Each node furthermore has a local
/scratch space. Local scratch is a smaller file system directly attached to the worker node.
Access and file transfer¶
Clusters are accessed with your CÉCI login and SSH key. Refer to the CÉCI documentation for more details. Access to Manneback is achieved by pointing your SSH client to
manneback.cism.ucl.ac.be with your CÉCI login and SSH key. The frontend’s SSH key fingerprint are
About the cost¶
Access to the computing facilities is free of charge for most of researchers with a normal usage. However, beyond a certain limit, this use could become billable.
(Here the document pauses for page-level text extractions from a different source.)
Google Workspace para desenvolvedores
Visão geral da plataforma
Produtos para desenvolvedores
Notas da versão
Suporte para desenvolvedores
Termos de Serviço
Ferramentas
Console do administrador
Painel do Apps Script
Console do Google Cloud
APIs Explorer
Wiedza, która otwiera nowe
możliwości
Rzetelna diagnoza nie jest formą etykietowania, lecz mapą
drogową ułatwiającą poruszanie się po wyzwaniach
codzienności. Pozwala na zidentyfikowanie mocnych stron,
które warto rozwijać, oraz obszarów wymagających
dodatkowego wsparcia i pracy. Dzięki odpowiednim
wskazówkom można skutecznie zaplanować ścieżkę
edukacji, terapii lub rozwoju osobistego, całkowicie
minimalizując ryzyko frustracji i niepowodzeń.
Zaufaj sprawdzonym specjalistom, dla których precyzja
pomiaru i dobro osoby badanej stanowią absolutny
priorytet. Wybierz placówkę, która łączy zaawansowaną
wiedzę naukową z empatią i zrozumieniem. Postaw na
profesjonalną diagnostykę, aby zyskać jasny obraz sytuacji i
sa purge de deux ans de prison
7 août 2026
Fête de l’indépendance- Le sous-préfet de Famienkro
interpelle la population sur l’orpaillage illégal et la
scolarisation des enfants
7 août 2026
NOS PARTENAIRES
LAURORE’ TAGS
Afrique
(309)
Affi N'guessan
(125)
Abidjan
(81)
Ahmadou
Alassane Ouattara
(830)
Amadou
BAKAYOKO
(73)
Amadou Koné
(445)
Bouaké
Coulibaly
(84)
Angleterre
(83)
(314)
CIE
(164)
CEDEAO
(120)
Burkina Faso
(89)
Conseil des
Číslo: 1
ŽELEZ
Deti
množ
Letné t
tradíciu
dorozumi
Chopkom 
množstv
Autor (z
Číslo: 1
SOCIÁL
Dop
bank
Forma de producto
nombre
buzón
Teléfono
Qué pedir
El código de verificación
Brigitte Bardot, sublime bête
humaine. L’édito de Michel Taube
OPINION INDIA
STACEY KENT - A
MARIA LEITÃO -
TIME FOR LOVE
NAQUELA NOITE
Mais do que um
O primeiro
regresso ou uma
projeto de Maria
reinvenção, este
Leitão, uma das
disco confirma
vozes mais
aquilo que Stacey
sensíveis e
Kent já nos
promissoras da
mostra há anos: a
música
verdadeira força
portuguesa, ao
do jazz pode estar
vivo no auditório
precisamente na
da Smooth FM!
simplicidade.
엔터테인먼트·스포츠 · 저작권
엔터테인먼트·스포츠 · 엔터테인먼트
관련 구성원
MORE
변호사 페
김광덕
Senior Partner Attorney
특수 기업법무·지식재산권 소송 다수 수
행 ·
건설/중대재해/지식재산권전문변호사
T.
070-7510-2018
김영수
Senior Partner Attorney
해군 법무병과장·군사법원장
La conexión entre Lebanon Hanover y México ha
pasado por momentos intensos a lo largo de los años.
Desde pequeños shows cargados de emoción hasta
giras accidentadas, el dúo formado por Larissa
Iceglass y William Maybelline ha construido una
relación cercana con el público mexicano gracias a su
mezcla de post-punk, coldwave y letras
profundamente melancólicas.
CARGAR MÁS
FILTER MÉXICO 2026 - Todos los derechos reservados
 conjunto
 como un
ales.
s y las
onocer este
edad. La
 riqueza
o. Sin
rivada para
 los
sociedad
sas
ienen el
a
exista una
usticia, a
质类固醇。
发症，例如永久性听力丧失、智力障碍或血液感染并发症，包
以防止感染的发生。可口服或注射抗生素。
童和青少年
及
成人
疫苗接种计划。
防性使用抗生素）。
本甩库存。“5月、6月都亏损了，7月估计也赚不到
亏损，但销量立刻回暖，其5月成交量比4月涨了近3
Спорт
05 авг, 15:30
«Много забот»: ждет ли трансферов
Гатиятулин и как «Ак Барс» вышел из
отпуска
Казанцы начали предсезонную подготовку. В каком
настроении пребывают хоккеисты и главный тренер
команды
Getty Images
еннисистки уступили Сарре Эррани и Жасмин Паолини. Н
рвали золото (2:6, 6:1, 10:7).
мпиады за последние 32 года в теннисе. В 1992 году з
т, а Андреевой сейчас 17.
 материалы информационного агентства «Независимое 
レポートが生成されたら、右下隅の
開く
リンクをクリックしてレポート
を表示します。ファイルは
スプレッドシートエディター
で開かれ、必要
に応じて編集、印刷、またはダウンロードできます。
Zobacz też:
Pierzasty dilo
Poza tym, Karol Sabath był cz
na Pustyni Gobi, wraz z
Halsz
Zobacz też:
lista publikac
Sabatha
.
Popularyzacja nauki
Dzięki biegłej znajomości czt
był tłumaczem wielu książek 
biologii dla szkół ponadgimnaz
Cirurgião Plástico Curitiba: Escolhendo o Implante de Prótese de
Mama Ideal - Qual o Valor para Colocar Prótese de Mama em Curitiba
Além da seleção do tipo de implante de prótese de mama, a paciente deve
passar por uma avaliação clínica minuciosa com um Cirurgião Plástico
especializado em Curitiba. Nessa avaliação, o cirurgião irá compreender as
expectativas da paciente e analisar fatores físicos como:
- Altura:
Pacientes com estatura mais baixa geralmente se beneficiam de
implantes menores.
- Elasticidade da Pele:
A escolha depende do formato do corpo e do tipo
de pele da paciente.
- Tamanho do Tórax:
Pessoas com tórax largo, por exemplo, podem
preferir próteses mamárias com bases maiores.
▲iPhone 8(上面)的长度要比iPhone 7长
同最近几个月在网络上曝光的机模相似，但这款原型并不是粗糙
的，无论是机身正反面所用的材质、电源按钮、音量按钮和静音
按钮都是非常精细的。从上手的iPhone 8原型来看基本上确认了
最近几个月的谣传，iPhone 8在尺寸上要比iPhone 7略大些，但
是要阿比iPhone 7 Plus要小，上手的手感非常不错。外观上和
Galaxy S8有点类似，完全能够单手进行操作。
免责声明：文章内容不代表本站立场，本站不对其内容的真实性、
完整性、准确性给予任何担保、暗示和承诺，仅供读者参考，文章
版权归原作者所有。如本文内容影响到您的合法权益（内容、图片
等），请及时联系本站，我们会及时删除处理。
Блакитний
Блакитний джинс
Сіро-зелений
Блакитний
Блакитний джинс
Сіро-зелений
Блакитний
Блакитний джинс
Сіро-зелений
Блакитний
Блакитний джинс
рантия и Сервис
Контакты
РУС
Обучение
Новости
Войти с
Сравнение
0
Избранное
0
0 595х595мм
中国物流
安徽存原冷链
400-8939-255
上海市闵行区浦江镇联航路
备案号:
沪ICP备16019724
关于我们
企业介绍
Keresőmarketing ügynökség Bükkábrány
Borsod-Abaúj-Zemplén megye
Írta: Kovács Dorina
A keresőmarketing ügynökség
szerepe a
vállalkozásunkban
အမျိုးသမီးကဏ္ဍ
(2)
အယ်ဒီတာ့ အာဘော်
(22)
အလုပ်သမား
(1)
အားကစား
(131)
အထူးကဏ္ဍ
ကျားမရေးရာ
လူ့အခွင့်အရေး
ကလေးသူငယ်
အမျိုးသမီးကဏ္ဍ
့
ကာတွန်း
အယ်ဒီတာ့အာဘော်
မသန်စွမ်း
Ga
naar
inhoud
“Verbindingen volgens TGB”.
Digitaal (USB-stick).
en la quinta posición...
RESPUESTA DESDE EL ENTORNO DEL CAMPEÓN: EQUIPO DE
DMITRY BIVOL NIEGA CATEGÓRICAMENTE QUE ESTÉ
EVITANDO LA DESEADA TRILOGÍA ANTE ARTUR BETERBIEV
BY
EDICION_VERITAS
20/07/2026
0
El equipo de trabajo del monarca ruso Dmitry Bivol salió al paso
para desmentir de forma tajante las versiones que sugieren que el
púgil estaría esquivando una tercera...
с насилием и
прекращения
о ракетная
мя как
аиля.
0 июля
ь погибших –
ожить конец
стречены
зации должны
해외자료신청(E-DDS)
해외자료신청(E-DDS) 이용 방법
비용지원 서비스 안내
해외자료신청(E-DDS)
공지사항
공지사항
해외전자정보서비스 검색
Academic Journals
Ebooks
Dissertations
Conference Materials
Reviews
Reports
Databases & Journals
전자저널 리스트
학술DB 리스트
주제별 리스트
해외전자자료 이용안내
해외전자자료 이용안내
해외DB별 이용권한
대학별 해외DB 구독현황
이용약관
If a research group (pôle de recherche) exceeds 200.000 hCPU (CPU hours), equivalent to the usage of 23 processors during a full year, the cost is computed as a function of the yearly consumption.
For 2016, the rate was computed as follow:
Rate applied in 2016 related to you research group consumption in 2015: - Below 200.000 hCPU: 0 €/hCPU - Between 200.000 and 2.500.000 hCPU: 0.00114 €/hCPU - Over 2.500.000 hCPU: 0.00065 €/hCPU
This rate is only applied for researchers whose funding doesn’t support access to a computing facility. This rate, in this case, is to be considered as a contribution to the CISM plateform operations. For any other situation, please contact the CISM team.
For 2017 and beyond, thanks to a participation by the SGSI in the budget of the CISM, the cost will be null for the users who do not have specific funding for computational resources. Users funded by a Regional, Federal, European or Commercial project with specific needs should contact the CISM team for a quote.